Hi, I have a Lenovo ThinkPad P16s Gen 2 AMD system with Ubuntu 22.04 LTS installed which is a new system (<6 months). About a 6 weeks back, it ran into some segmentation fault while running Python (Matplotlib) and the full system crashed. After that, whenever I would boot the system, it gets stuck just before the password page shows up. Usually, I have to hard reset 7-8 times for the password page to suddenly reappear.
Initially, I tried recovery method and then fully reinstalling Ubuntu. Again as soon as any application runs into error (Zoom crashed or Python error), the whole system crashes, exactly the same way.
Since my laptop is within warranty, I sent it to Lenovo repair depot and got it back. Within 2 days, I run into exactly the same issue. While displaying a graph in Matplotlib, I get segmentation fault and then the system crashes. The service depot has ruled out any hardware issue and they cannot help with Ubuntu software issue. The customer care has noted the following:
“There are two possibilities that may be causing the issue: a problem with the RAM’s space or a problem with the OS trying to access the memory. Currently, I would advise that you try contacting Ubuntu support USA, as this may be an issue with the operating system’s code. They could further assist with trying to find a solution for the issue.”
I am attaching the screenshot of the bootup page where the laptop gets stuck. Any help is appreciated.
Does pressing Esc
while stuck on that screen show messages detailing where it’s getting stuck?
If not, does booting Ubuntu without quiet splash
boot parameters show any related messages during a failing boot? One way to achieve this is to edit /etc/default/grub
(requires root/sudo) and delete quiet splash
from the GRUB_CMDLINE_LINUX_DEFAULT
line, then run sudo update-grub
and reboot to apply the change.
Is this a newer model than the Ubuntu distribution of 22.04? Also have you updated UEFI firmware to latest available. And updated SSD firmware?

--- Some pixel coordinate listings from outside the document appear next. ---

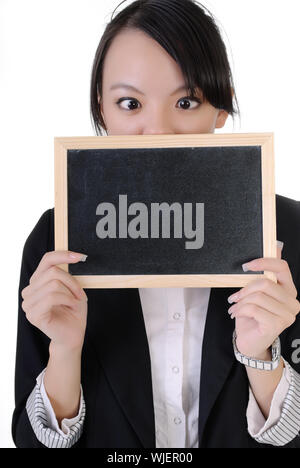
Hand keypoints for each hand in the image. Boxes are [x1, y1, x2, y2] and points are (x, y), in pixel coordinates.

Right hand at [21, 250, 87, 350]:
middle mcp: (29, 291)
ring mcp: (28, 303)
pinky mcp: (33, 314)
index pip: (47, 260)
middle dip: (72, 282)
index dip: (63, 255)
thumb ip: (67, 273)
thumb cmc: (73, 312)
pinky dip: (67, 300)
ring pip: (53, 284)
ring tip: (75, 302)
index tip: (79, 256)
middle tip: (80, 294)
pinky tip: (71, 306)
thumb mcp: (73, 288)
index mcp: (37, 281)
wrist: (73, 335)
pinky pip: (52, 297)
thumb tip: (74, 256)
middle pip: (53, 272)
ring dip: (70, 293)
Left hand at [227, 243, 299, 358]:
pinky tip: (236, 313)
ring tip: (235, 306)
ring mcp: (287, 315)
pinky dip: (240, 309)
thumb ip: (265, 271)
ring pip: (257, 296)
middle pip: (266, 283)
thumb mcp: (256, 291)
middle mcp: (292, 302)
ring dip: (241, 301)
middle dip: (245, 288)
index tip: (246, 266)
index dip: (263, 262)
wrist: (250, 342)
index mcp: (288, 289)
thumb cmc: (253, 316)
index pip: (282, 267)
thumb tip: (276, 245)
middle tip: (235, 296)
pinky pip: (253, 309)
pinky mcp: (276, 325)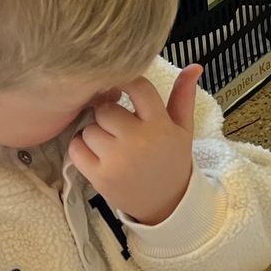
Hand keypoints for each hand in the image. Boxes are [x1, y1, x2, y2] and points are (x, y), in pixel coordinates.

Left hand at [68, 65, 201, 225]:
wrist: (166, 204)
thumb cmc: (171, 161)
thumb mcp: (183, 129)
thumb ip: (183, 96)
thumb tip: (194, 65)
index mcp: (160, 126)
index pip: (138, 87)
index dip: (127, 83)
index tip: (123, 90)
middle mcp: (139, 141)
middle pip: (106, 110)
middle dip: (108, 115)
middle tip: (118, 127)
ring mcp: (117, 160)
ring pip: (89, 129)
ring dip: (94, 134)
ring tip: (110, 144)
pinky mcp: (100, 176)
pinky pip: (76, 148)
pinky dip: (81, 149)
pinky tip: (97, 155)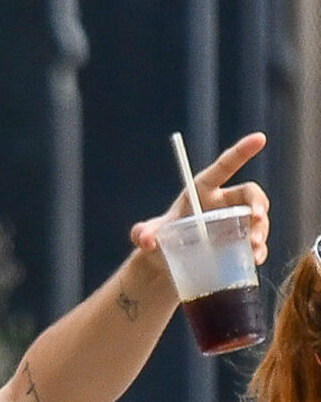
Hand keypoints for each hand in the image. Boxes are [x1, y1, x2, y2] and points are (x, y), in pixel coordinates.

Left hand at [130, 132, 270, 263]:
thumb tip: (145, 240)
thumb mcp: (148, 235)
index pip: (224, 167)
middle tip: (256, 218)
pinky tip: (255, 259)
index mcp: (203, 190)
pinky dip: (258, 250)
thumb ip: (142, 233)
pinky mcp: (239, 243)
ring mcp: (235, 223)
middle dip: (258, 203)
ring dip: (260, 230)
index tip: (260, 137)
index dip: (241, 152)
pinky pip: (255, 243)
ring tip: (253, 245)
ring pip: (257, 219)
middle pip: (250, 194)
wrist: (166, 264)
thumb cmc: (159, 240)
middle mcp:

Compare firmware versions to vendors support site
sudo dmidecode -s bios-version
udisksctl status
kernel & drivers have to be newer than hardware to have updates included. And it often takes a while before a kernel update for newer hardware is then included in a distribution. They now offer newer kernel a bit faster, but you may need at least 24.04 for better support.
So I hard reset the laptop enough times to boot in finally and changed the grub setting. Now restarted it and its again stuck. This is the message it shows:
[OK] Started Time and Date Service.
[OK] Finished Wait untill snapd is fully seeded.
[OK] Created slice Slice /system/systemd-backlight.
Starting Load/Save Screen Backlight Brightness of backlight:amdgpu_bl1...
[OK] Finished Load/Save Screen Backlight Brightness of backlight:amdgpu_bl1.
-
Then its stuck.
Hi, Yes all firware is upto date. This ThinkPad came with 22.04 LTS itself. I did the following to check and update firmwares and it said no updates available.
fwupdmgr refresh --force
fwupdmgr get-updates
fwupdmgr update
During this issue, before sending it to the repair depot, I had briefly installed 24.04 but that seemed incompatible with my device with many firmware issues (this is supposedly a known thing online).
Vendors do not always update firmware for all models.
Best to check manually with vendors support site for your model & your firmware version (post 2) or go into UEFI settings.
Lenovo has lots of models, but I do not see yours unless same as one shown.
https://fwupd.org/lvfs/devicelist
I also have a new ThinkPad P16s Gen 2 AMD and have the exact same problem. It came with a 256GB SSD with Windows 11 pre-installed. I replaced the SSD and installed Win 11 followed by Ubuntu 22.04. WIn 11 starts up without issue. Ubuntu started up fine after installing, but after updating software and then rebooting it now gets stuck at the same point - at least the same screen.
I updated the firmware before installing Ubuntu.
Presssing the ESC key after it gets stuck does nothing - the laptop is completely unresponsive and the only option is to hold down the power button to switch it off.
If at the GRUB boot menu I select the second option - “Advanced options for Ubuntu”, I’m presented with 4 options:
Ubuntu, with Linux 6.8.0-52-generic
Ubuntu, with Linux 6.8.0-52-generic (recovery mode)
Ubuntu, with Linux 6.8.0-40-generic
Ubuntu, with Linux 6.8.0-40-generic (recovery mode)
The 52-generic option leads to the freeze. The 40-generic option starts without issue.
The screenshot below shows the output of journalctl (apologies for the resolution and bluriness). The bootup froze before 20:45 when I powered off and restarted in recovery mode.
Jon
Updated the title to specify the hardware.